[What is required]: In the federated learning server description, what three parts does the global model 210 include?

#### Document extract ####

The server 240 comprises a model aggregator 218, a global model 210, a fine tuner 222, a labeled data engine 220, a test data engine 230, the federated learning (FL) plan 206, a resource monitor 212, a risk report generator 224 which generates one or more risk reports, a global model performance analyzer 226, a client manager 216, and a human expert. The global model 210 of the server 240 includes a classification layer, a base encoder, and a projection head.
The main task of the communication is to transfer information between each of the participating client 200 and the server 240. The information may include model weights or gradients of weights, a local training procedure, a data filtering mechanism, client's system performance statistics, and thereof which is further stored in the federated learning plan 206. The server 240 generally transfers the global model weights, the local model training procedures, and the data filtering rules, whereas each client 200 generally transfers local model weights, the local model performance, and the system performance statistics, including any other important information. For ease of building the system 100, the method handles the underlying network communication such as socket programming, serialization, port establishment, serialized data transmission, and thereof.

#### Data excerpt ####

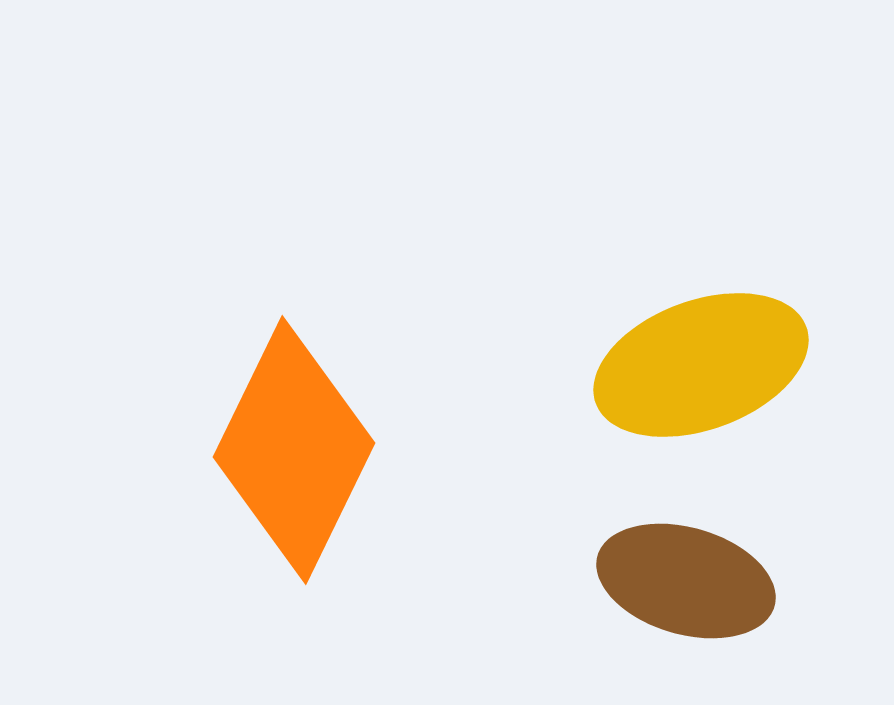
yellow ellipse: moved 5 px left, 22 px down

####

[Task answer]: A classification layer, a base encoder, and a projection head.